Además de lo expuesto, Vilde Frang cumplimentó con brillantez las exigencias técnicas y virtuosísticas presentes en toda la composición, pero particularmente reclamadas en el amplísimo tercer movimiento, agotador para el violinista que ya llega al mismo “castigado” por los dos anteriores. No fue el caso de Frang, pues la violinista noruega acreditó sólida resistencia y desgranó sin artificios ni alaracas, pero con una innegable brillantez consecuencia, en este caso, de la seriedad y rigor que le caracterizan –jamás de un vacuo exhibicionismo- los pasajes vertiginosos, los trinos, las dobles cuerdas y esa cadenza situada en el último movimiento, uno diría «por si aún está vivo el violinista». Vilde Frang demostró, que mediante la exquisitez del fraseo, mediante el refinamiento, en definitiva, desde las supremas belleza, nobleza y rigurosa musicalidad combinadas con la tersura y pureza del sonido, también se pueden alcanzan las cotas expresivas que exige el concierto de Elgar. Buen acompañamiento de David Afkham y la orquesta Nacional, ya desde la brillante exposición de la larga introducción orquestal y en el que destacó el impecable acoplamiento y colaboración con la solista. Quizás faltó algo de embeleso, de efusión lírica en el segundo movimiento. Vítores y ovaciones para Vilde Frang que no ofreció propina alguna y se entiende dada la longitud y enjundia del concierto interpretado. No hizo falta.
Robert Schumann concibió su Tercera sinfonía durante su estancia en Düsseldorf –ciudad donde se estrenó el 6 de febrero de 1851 dirigida por su autor- como director de música. Las tierras del Rhin, sus sonidos y evocadores paisajes, están presentes en esta Sinfonía, llamada precisamente «Renana» desde su publicación por parte del editor Friedrich Simrock, y a la que su aparente cáracter programático y estructura en cinco movimientos emparentan con la «Pastoral» de Beethoven.
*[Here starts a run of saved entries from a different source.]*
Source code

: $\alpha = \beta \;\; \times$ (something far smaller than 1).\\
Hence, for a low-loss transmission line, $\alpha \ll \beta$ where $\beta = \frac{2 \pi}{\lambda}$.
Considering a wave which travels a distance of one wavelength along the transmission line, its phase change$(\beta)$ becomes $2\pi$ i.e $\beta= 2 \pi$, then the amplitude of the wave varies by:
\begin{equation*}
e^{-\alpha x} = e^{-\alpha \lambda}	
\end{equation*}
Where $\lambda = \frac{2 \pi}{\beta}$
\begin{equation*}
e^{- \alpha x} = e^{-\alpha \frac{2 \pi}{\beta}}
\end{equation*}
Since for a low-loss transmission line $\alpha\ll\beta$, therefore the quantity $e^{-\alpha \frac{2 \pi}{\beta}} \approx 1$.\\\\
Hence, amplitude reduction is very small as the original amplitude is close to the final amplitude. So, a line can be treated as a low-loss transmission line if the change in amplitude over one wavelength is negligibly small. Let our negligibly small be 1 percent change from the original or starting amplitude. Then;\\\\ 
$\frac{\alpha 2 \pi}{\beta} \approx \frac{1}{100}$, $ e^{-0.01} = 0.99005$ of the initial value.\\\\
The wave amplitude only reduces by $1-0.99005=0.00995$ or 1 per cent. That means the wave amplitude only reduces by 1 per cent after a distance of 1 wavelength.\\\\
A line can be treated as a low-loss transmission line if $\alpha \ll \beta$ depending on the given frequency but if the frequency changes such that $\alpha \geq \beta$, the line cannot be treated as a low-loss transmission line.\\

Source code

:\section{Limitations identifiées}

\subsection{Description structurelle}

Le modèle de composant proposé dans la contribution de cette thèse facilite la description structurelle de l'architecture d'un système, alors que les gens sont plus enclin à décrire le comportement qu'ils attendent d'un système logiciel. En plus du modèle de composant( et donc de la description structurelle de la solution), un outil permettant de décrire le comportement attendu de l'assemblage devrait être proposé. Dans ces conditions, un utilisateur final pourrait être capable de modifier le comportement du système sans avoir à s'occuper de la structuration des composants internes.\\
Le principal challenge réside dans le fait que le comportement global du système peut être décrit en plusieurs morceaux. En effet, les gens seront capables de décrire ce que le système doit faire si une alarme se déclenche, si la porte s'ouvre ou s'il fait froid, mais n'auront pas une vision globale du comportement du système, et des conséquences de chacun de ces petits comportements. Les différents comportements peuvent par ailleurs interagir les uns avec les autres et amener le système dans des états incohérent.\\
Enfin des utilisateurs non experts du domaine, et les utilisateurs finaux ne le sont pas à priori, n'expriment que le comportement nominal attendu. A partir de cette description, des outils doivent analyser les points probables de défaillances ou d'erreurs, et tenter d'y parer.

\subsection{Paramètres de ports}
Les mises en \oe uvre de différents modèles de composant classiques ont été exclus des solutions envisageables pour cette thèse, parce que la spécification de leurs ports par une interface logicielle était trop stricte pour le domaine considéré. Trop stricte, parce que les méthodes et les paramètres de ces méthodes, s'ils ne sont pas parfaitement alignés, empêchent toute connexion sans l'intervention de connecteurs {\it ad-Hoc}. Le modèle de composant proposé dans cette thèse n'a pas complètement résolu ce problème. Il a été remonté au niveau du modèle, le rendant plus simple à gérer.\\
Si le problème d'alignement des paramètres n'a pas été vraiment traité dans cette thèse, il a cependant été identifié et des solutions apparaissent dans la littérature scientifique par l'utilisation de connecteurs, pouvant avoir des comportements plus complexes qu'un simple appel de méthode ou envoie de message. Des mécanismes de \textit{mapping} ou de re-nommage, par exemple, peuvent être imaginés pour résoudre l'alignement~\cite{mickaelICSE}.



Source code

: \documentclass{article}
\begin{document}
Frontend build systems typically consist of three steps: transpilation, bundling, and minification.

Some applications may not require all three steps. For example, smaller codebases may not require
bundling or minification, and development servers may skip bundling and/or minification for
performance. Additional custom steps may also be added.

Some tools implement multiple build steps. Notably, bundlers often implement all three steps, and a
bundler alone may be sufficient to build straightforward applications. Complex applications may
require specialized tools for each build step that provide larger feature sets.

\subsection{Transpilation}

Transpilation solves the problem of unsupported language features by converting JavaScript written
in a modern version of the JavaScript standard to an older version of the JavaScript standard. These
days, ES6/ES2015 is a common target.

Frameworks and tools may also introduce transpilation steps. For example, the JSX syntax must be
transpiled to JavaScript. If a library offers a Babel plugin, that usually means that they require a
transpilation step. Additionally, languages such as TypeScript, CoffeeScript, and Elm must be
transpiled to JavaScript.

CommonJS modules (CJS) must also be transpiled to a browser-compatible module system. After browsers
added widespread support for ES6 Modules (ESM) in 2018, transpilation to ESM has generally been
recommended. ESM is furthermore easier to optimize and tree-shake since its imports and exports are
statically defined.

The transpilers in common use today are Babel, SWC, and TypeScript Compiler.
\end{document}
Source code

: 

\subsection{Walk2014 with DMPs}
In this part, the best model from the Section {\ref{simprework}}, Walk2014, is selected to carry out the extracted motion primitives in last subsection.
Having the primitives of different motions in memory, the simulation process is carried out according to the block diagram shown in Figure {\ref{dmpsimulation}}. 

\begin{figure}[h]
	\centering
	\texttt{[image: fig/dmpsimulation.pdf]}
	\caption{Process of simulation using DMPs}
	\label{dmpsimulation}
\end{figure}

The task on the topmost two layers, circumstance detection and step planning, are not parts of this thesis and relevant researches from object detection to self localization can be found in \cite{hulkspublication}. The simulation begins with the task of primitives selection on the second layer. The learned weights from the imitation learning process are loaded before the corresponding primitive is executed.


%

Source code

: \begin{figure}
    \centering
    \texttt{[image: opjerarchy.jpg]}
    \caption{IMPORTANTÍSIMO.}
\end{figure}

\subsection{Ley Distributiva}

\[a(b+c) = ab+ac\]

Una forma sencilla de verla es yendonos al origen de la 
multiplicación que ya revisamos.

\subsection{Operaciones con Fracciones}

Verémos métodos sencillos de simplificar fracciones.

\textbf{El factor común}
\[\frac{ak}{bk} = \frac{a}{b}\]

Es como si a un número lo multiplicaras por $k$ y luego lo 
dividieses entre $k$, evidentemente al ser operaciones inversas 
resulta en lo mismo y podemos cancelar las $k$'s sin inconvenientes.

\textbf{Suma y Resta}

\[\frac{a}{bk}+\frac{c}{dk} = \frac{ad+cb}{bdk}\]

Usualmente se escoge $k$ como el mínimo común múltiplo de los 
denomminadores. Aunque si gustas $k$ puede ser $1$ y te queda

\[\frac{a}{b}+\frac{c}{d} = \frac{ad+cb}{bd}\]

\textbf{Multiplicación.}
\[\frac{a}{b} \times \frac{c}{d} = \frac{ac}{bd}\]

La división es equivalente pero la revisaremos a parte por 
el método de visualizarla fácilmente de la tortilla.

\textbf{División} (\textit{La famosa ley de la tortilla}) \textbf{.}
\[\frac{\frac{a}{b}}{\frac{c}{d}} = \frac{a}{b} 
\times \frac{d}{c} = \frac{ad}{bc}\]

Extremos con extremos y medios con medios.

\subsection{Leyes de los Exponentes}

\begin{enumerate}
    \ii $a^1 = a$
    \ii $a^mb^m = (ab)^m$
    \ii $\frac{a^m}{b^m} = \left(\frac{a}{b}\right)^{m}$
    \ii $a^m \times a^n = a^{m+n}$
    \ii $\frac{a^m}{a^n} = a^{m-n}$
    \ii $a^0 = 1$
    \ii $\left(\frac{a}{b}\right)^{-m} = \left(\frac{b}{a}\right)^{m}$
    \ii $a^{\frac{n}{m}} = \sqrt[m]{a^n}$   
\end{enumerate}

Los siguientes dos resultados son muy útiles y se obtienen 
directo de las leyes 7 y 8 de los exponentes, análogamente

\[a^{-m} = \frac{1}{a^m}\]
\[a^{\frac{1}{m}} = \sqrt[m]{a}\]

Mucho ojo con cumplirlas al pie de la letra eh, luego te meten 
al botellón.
Afkham expuso el primer movimiento con la apropiada brillantez y energía, desgranando las inspiradas melodías con claridad y equilibrio, aunque se echó en falta una articulación más nítida y flexible, así como una mayor diferenciación de planos orquestales. Muy seguras trompas y trompetas, sonido compacto y terso el de la cuerda, que delineó el apropiado aire danzable del Ländler y unas maderas radiantes, de fraseo bien calibrado, que se lucieron particularmente en el tercer movimiento. En el cuarto llegó el turno de los trombones y el apropiado tono solemne y majestuoso de este capítulo, que confiere otra dimensión a la partitura y contrasta con el resto, aunque la batuta de Afkham no terminó de subrayar ese contraste. Movimiento final exultante, brillante y triunfal a cargo de orquesta y batuta que provocó las ovaciones del público.
Una brillante interpretación, con una orquesta nacional a gran nivel, consciente del gran momento por el que pasa, entregada a su titular y segura de sí misma. Faltó, eso sí, un punto de fantasía, de matices, así como de sentido del pathos, que se sintiera con mayor fuerza ese acendrado latido romántico propio del compositor de Zwickau.